§ **DIRECTIONS FOR THIS TASK**: Your task is to retype, exactly and without pictures, the line holding "mouse_move(454, 428)" and each line that follows it to the end of the entries.

§ **DATASET RECORDS**:
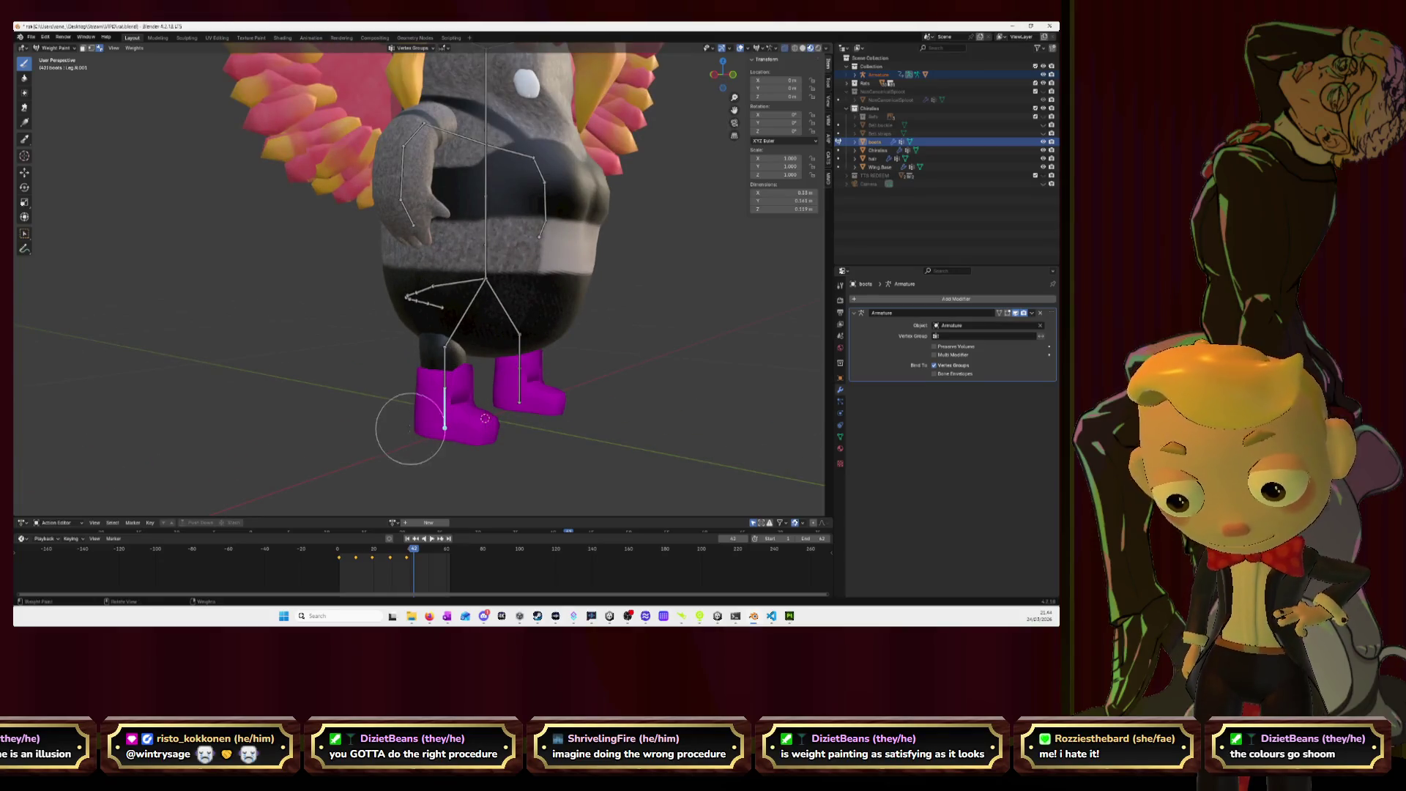
left_click(449, 421)
mouse_move(425, 428)
left_mouse_down()
mouse_move(454, 428)
mouse_move(436, 381)
mouse_move(477, 385)
left_mouse_up()
key("KP_1")
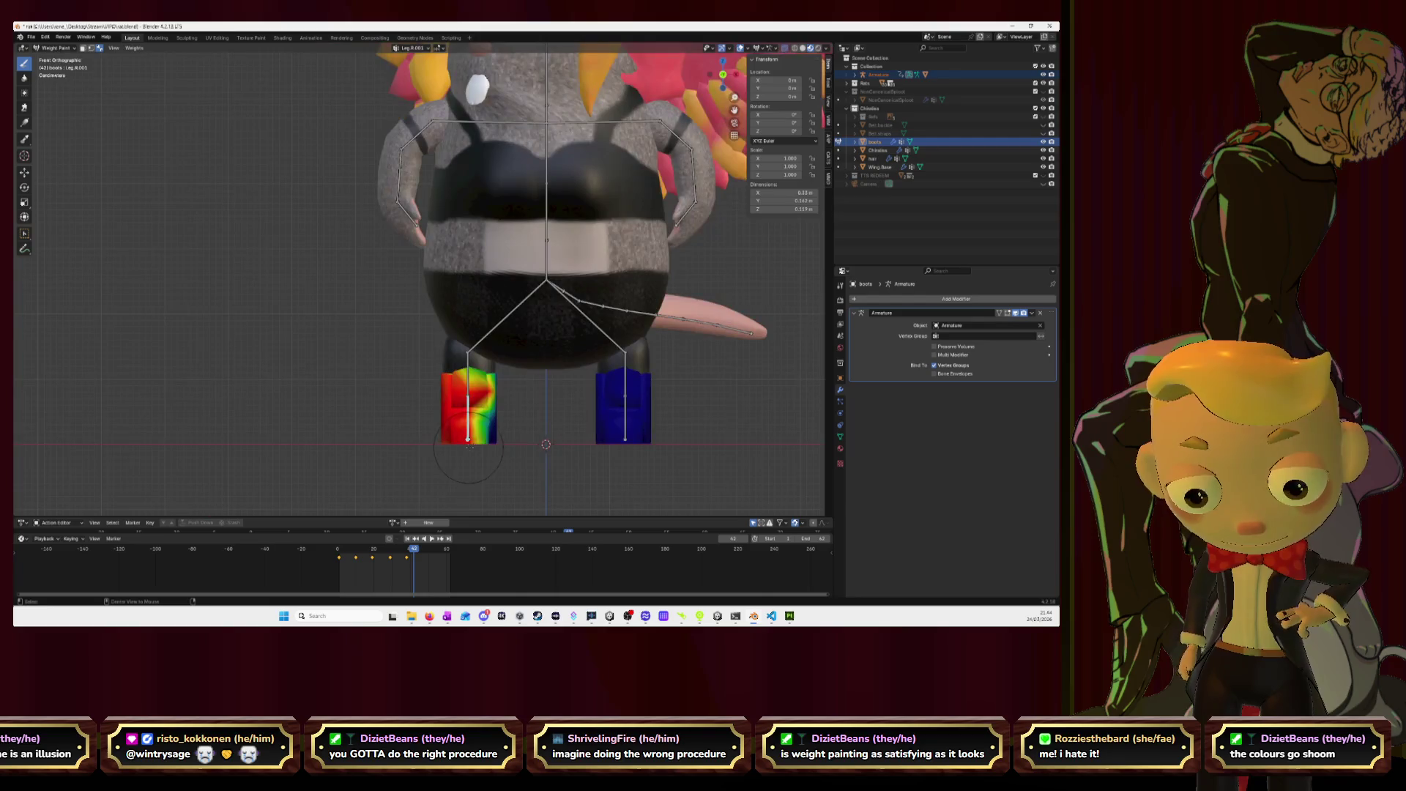
left_click_drag(487, 417, 491, 392)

§ **TASK OUTPUT**:
mouse_move(454, 428)
mouse_move(436, 381)
mouse_move(477, 385)
left_mouse_up()
key("KP_1")
left_click_drag(487, 417, 491, 392)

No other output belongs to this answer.